* Stored items:

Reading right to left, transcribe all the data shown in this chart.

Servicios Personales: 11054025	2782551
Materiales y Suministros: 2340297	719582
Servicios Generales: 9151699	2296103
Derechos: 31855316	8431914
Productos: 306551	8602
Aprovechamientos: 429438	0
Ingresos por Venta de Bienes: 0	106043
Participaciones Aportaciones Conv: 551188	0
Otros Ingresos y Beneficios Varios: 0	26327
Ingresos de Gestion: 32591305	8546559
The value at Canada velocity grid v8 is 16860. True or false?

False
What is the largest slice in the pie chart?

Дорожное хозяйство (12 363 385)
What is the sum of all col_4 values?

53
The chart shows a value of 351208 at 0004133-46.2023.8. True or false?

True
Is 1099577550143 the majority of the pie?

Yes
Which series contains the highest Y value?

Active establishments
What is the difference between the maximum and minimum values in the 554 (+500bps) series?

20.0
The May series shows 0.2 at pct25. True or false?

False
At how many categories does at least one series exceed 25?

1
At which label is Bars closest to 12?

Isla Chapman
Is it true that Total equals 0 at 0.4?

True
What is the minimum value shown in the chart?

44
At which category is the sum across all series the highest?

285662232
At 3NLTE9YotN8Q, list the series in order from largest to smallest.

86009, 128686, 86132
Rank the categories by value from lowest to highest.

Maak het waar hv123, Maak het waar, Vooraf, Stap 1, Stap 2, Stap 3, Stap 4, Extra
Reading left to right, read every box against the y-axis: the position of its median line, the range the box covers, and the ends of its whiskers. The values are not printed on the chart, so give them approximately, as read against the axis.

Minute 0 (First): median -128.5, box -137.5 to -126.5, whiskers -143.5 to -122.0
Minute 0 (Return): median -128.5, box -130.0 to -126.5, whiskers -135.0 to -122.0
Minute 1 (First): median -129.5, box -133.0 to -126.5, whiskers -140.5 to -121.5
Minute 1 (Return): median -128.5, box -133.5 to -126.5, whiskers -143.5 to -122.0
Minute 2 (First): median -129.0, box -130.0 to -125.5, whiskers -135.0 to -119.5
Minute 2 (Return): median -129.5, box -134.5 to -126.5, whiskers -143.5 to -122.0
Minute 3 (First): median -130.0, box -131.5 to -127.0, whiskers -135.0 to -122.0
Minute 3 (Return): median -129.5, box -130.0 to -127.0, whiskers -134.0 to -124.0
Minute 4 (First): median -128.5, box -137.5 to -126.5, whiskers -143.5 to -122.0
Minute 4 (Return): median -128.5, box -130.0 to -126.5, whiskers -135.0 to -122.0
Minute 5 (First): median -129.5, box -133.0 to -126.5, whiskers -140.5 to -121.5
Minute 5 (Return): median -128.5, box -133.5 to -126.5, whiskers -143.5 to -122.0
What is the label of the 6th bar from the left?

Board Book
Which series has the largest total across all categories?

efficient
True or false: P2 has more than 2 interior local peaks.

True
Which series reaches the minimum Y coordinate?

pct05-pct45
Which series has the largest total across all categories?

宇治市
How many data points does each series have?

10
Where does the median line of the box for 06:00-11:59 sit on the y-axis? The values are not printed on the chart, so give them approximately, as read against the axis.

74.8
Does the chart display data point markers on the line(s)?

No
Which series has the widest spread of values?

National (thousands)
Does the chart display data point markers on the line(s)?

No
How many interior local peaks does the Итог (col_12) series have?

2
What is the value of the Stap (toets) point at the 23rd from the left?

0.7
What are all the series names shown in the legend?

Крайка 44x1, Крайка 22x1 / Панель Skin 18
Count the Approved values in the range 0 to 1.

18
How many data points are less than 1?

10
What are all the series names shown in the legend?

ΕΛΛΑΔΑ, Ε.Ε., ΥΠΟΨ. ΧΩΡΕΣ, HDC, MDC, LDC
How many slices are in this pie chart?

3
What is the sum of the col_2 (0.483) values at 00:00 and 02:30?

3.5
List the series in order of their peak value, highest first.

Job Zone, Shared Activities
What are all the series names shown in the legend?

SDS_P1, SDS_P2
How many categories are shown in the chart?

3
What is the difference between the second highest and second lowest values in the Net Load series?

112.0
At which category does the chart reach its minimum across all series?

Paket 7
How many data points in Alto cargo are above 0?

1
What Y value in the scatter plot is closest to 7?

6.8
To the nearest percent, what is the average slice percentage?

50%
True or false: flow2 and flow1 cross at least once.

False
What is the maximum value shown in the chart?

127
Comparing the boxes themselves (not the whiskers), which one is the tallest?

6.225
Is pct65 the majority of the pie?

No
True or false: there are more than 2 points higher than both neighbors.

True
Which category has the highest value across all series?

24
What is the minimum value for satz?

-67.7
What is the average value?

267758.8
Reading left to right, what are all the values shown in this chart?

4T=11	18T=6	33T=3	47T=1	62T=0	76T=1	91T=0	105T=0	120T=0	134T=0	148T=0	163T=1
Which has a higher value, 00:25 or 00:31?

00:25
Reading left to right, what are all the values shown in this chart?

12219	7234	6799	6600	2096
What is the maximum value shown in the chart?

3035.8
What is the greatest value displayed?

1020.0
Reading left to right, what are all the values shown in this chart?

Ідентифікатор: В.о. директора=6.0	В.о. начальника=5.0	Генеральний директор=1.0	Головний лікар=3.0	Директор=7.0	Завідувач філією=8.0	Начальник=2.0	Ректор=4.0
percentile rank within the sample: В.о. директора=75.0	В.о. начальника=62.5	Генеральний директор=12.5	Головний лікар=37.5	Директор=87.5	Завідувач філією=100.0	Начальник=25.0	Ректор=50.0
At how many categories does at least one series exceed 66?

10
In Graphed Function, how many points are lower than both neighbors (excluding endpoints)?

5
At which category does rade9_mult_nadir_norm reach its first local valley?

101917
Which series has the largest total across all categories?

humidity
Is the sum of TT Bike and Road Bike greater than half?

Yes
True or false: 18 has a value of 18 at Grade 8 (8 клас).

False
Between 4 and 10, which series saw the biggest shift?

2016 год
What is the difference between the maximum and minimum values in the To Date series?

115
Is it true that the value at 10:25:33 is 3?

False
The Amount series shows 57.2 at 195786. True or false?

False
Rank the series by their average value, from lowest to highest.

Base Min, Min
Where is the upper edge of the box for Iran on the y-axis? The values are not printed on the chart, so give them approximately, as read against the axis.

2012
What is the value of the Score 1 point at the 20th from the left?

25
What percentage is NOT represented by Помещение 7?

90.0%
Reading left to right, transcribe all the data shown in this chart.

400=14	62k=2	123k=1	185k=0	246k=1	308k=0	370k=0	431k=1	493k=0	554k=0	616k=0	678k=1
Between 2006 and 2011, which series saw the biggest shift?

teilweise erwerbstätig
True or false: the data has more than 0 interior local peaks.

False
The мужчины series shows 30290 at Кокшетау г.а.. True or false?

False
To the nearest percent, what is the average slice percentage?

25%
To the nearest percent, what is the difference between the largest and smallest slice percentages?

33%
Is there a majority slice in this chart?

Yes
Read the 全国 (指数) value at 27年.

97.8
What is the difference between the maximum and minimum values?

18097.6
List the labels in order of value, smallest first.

* PROBLEM REQUIREMENTS: Reproduce all the records above, substituting "write out" for "transcribe" wherever it occurs. Leave everything else unchanged.

* TASK ANSWER:
Reading right to left, write out all the data shown in this chart.

Servicios Personales: 11054025	2782551
Materiales y Suministros: 2340297	719582
Servicios Generales: 9151699	2296103
Derechos: 31855316	8431914
Productos: 306551	8602
Aprovechamientos: 429438	0
Ingresos por Venta de Bienes: 0	106043
Participaciones Aportaciones Conv: 551188	0
Otros Ingresos y Beneficios Varios: 0	26327
Ingresos de Gestion: 32591305	8546559
The value at Canada velocity grid v8 is 16860. True or false?

False
What is the largest slice in the pie chart?

Дорожное хозяйство (12 363 385)
What is the sum of all col_4 values?

53
The chart shows a value of 351208 at 0004133-46.2023.8. True or false?

True
Is 1099577550143 the majority of the pie?

Yes
Which series contains the highest Y value?

Active establishments
What is the difference between the maximum and minimum values in the 554 (+500bps) series?

20.0
The May series shows 0.2 at pct25. True or false?

False
At how many categories does at least one series exceed 25?

1
At which label is Bars closest to 12?

Isla Chapman
Is it true that Total equals 0 at 0.4?

True
What is the minimum value shown in the chart?

44
At which category is the sum across all series the highest?

285662232
At 3NLTE9YotN8Q, list the series in order from largest to smallest.

86009, 128686, 86132
Rank the categories by value from lowest to highest.

Maak het waar hv123, Maak het waar, Vooraf, Stap 1, Stap 2, Stap 3, Stap 4, Extra
Reading left to right, read every box against the y-axis: the position of its median line, the range the box covers, and the ends of its whiskers. The values are not printed on the chart, so give them approximately, as read against the axis.

Minute 0 (First): median -128.5, box -137.5 to -126.5, whiskers -143.5 to -122.0
Minute 0 (Return): median -128.5, box -130.0 to -126.5, whiskers -135.0 to -122.0
Minute 1 (First): median -129.5, box -133.0 to -126.5, whiskers -140.5 to -121.5
Minute 1 (Return): median -128.5, box -133.5 to -126.5, whiskers -143.5 to -122.0
Minute 2 (First): median -129.0, box -130.0 to -125.5, whiskers -135.0 to -119.5
Minute 2 (Return): median -129.5, box -134.5 to -126.5, whiskers -143.5 to -122.0
Minute 3 (First): median -130.0, box -131.5 to -127.0, whiskers -135.0 to -122.0
Minute 3 (Return): median -129.5, box -130.0 to -127.0, whiskers -134.0 to -124.0
Minute 4 (First): median -128.5, box -137.5 to -126.5, whiskers -143.5 to -122.0
Minute 4 (Return): median -128.5, box -130.0 to -126.5, whiskers -135.0 to -122.0
Minute 5 (First): median -129.5, box -133.0 to -126.5, whiskers -140.5 to -121.5
Minute 5 (Return): median -128.5, box -133.5 to -126.5, whiskers -143.5 to -122.0
What is the label of the 6th bar from the left?

Board Book
Which series has the largest total across all categories?

efficient
True or false: P2 has more than 2 interior local peaks.

True
Which series reaches the minimum Y coordinate?

pct05-pct45
Which series has the largest total across all categories?

宇治市
How many data points does each series have?

10
Where does the median line of the box for 06:00-11:59 sit on the y-axis? The values are not printed on the chart, so give them approximately, as read against the axis.

74.8
Does the chart display data point markers on the line(s)?

No
Which series has the widest spread of values?

National (thousands)
Does the chart display data point markers on the line(s)?

No
How many interior local peaks does the Итог (col_12) series have?

2
What is the value of the Stap (toets) point at the 23rd from the left?

0.7
What are all the series names shown in the legend?

Крайка 44x1, Крайка 22x1 / Панель Skin 18
Count the Approved values in the range 0 to 1.

18
How many data points are less than 1?

10
What are all the series names shown in the legend?

ΕΛΛΑΔΑ, Ε.Ε., ΥΠΟΨ. ΧΩΡΕΣ, HDC, MDC, LDC
How many slices are in this pie chart?

3
What is the sum of the col_2 (0.483) values at 00:00 and 02:30?

3.5
List the series in order of their peak value, highest first.

Job Zone, Shared Activities
What are all the series names shown in the legend?

SDS_P1, SDS_P2
How many categories are shown in the chart?

3
What is the difference between the second highest and second lowest values in the Net Load series?

112.0
At which category does the chart reach its minimum across all series?

Paket 7
How many data points in Alto cargo are above 0?

1
What Y value in the scatter plot is closest to 7?

6.8
To the nearest percent, what is the average slice percentage?

50%
True or false: flow2 and flow1 cross at least once.

False
What is the maximum value shown in the chart?

127
Comparing the boxes themselves (not the whiskers), which one is the tallest?

6.225
Is pct65 the majority of the pie?

No
True or false: there are more than 2 points higher than both neighbors.

True
Which category has the highest value across all series?

24
What is the minimum value for satz?

-67.7
What is the average value?

267758.8
Reading left to right, what are all the values shown in this chart?

4T=11	18T=6	33T=3	47T=1	62T=0	76T=1	91T=0	105T=0	120T=0	134T=0	148T=0	163T=1
Which has a higher value, 00:25 or 00:31?

00:25
Reading left to right, what are all the values shown in this chart?

12219	7234	6799	6600	2096
What is the maximum value shown in the chart?

3035.8
What is the greatest value displayed?

1020.0
Reading left to right, what are all the values shown in this chart?

Ідентифікатор: В.о. директора=6.0	В.о. начальника=5.0	Генеральний директор=1.0	Головний лікар=3.0	Директор=7.0	Завідувач філією=8.0	Начальник=2.0	Ректор=4.0
percentile rank within the sample: В.о. директора=75.0	В.о. начальника=62.5	Генеральний директор=12.5	Головний лікар=37.5	Директор=87.5	Завідувач філією=100.0	Начальник=25.0	Ректор=50.0
At how many categories does at least one series exceed 66?

10
In Graphed Function, how many points are lower than both neighbors (excluding endpoints)?

5
At which category does rade9_mult_nadir_norm reach its first local valley?

101917
Which series has the largest total across all categories?

humidity
Is the sum of TT Bike and Road Bike greater than half?

Yes
True or false: 18 has a value of 18 at Grade 8 (8 клас).

False
Between 4 and 10, which series saw the biggest shift?

2016 год
What is the difference between the maximum and minimum values in the To Date series?

115
Is it true that the value at 10:25:33 is 3?

False
The Amount series shows 57.2 at 195786. True or false?

False
Rank the series by their average value, from lowest to highest.

Base Min, Min
Where is the upper edge of the box for Iran on the y-axis? The values are not printed on the chart, so give them approximately, as read against the axis.

2012
What is the value of the Score 1 point at the 20th from the left?

25
What percentage is NOT represented by Помещение 7?

90.0%
Reading left to right, write out all the data shown in this chart.

400=14	62k=2	123k=1	185k=0	246k=1	308k=0	370k=0	431k=1	493k=0	554k=0	616k=0	678k=1
Between 2006 and 2011, which series saw the biggest shift?

teilweise erwerbstätig
True or false: the data has more than 0 interior local peaks.

False
The мужчины series shows 30290 at Кокшетау г.а.. True or false?

False
To the nearest percent, what is the average slice percentage?

25%
To the nearest percent, what is the difference between the largest and smallest slice percentages?

33%
Is there a majority slice in this chart?

Yes
Read the 全国 (指数) value at 27年.

97.8
What is the difference between the maximum and minimum values?

18097.6
List the labels in order of value, smallest first.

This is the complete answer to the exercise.